The coxswain fires twice over the heads of ‘natives’ who threaten four ship’s boys guarding a yawl. The third shot kills Te Maro, a Ngāti Oneone leader who is probably making a ceremonial challenge which the Europeans think is an attack.

Joseph Banks writes :

The native was shot through the heart. He was a middling-sized man, tattowed on one cheek only in spiral lines very regularly formed. He was covered with a fine cloth of a manufacture totally new to us … His hair was also tied in a knot on the top of his head, but with no feather stuck in it. His complexion was brown, but not very dark.

After his experience in the Polynesian islands Cook intends to barter iron goods for food and water. He takes Tupaia and a troop of red coated armed marines with him when he lands the next day.

The manner in which the New Zealand Warriors defy their Enemies
Richard Godfrey after Sydney Parkinson
Plate 17 in A journal of a voyage to the South Seas, in his Majesty’s ship the Endeavour,
London, 1784

A hostile group of Maori assemble on the far side of the river, heavily armed with lances, spears and pata (stone clubs). They perform a haka, poking out their tongues in defiance. Tupaia calls out in Tahitian and finds that he is able to understand them, as ship’s surgeon William Monkhouse recounts.

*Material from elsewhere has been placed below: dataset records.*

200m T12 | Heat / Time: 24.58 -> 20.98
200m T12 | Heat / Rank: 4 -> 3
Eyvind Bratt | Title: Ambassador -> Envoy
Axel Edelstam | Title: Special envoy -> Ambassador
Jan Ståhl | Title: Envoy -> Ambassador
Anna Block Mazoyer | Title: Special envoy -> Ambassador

We found they understood his language. A long conversation ensued, which seemd to consist on their part of inquirys whence we came, of complaining that we had killed one of their people, and of many expressions of doubt of our friendship – their pronunciation was very guttural, however Tupia understood them …

One brave Maori swims across the river and greets Cook with a hongi (pressing noses). Soon a crowd around the strangers attempt to snatch their weapons and Joseph Banks wounds a man with small shot when he seizes a ‘hanger’ or short sword from astronomer Charles Green. Te Rakau, a powerful chief of the Rongowhakaata, is killed by a musket ball fired by Surgeon Monkhouse, while others are wounded.

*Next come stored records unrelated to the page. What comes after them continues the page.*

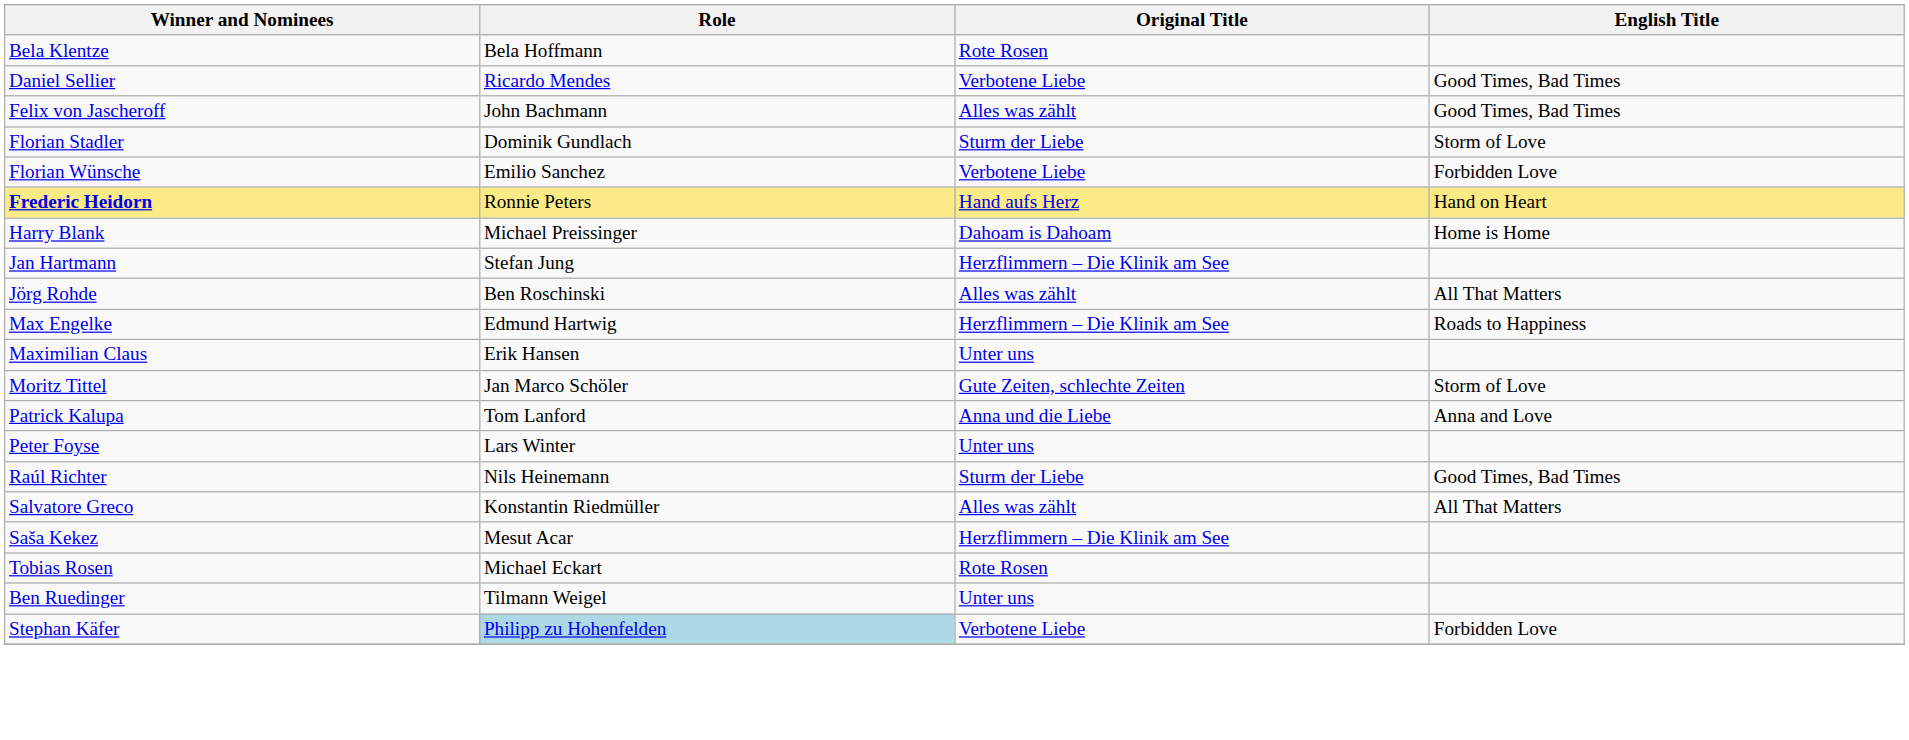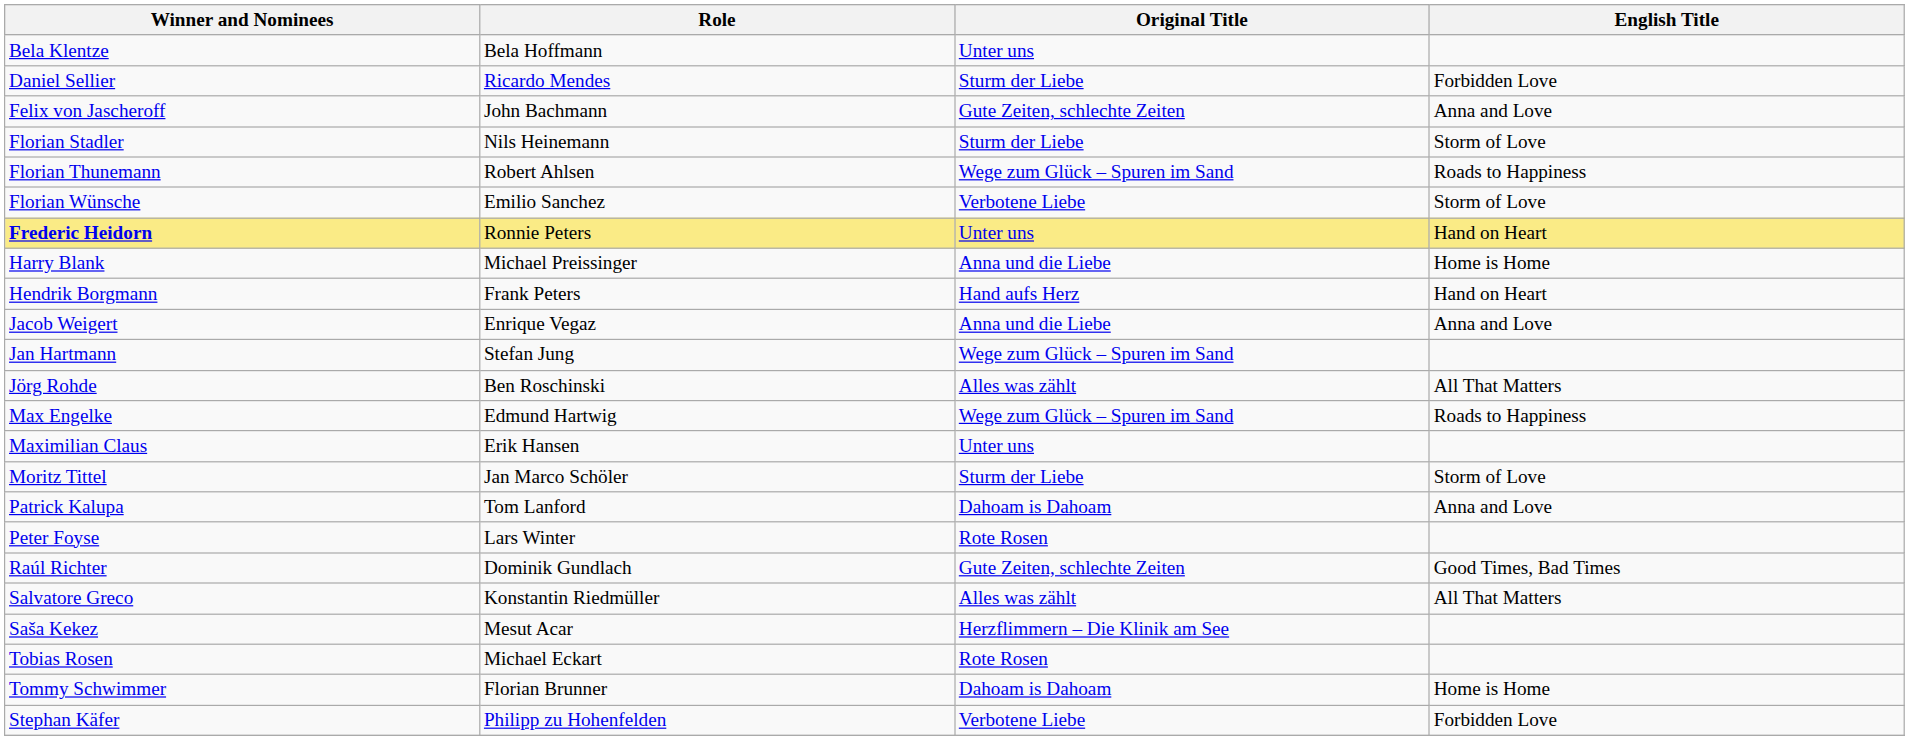Bela Klentze | Original Title: Rote Rosen -> Unter uns
Daniel Sellier | Original Title: Verbotene Liebe -> Sturm der Liebe
Daniel Sellier | English Title: Good Times, Bad Times -> Forbidden Love
Felix von Jascheroff | Original Title: Alles was zählt -> Gute Zeiten, schlechte Zeiten
Felix von Jascheroff | English Title: Good Times, Bad Times -> Anna and Love
Florian Stadler | Role: Dominik Gundlach -> Nils Heinemann
+ row: Florian Thunemann | Robert Ahlsen | Wege zum Glück – Spuren im Sand | Roads to Happiness
Florian Wünsche | English Title: Forbidden Love -> Storm of Love
Frederic Heidorn | Original Title: Hand aufs Herz -> Unter uns
Harry Blank | Original Title: Dahoam is Dahoam -> Anna und die Liebe
+ row: Hendrik Borgmann | Frank Peters | Hand aufs Herz | Hand on Heart
+ row: Jacob Weigert | Enrique Vegaz | Anna und die Liebe | Anna and Love
Jan Hartmann | Original Title: Herzflimmern – Die Klinik am See -> Wege zum Glück – Spuren im Sand
Max Engelke | Original Title: Herzflimmern – Die Klinik am See -> Wege zum Glück – Spuren im Sand
Moritz Tittel | Original Title: Gute Zeiten, schlechte Zeiten -> Sturm der Liebe
Patrick Kalupa | Original Title: Anna und die Liebe -> Dahoam is Dahoam
Peter Foyse | Original Title: Unter uns -> Rote Rosen
Raúl Richter | Role: Nils Heinemann -> Dominik Gundlach
Raúl Richter | Original Title: Sturm der Liebe -> Gute Zeiten, schlechte Zeiten
+ row: Tommy Schwimmer | Florian Brunner | Dahoam is Dahoam | Home is Home
- row: Ben Ruedinger | Tilmann Weigel | Unter uns
Stephan Käfer | Role: lightblue background -> no background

Later that day Endeavour crewmen open fire on a waka (canoe), intending to capture the men on board to gain their friendship. Four Māori are killed during this incident and three youths are captured, taken on the ship, fed and given gifts, but later landed ashore.

In the six months it will take to chart the two islands of Aotearoa, Tupaia becomes a vital interpreter and negotiator between the English and the Maori, who revere him as a tohunga or high priest from their ancestral homeland Hawaiki.

HM Bark Endeavour sails out of the bay on Thursday 12 October. Cook names Tūranganui-a-Kiwa ‘Poverty Bay’ because ‘it afforded no one thing we wanted’.

In two days and 14 hours Cook’s crew have shot and killed six Maori warriors and wounded many more.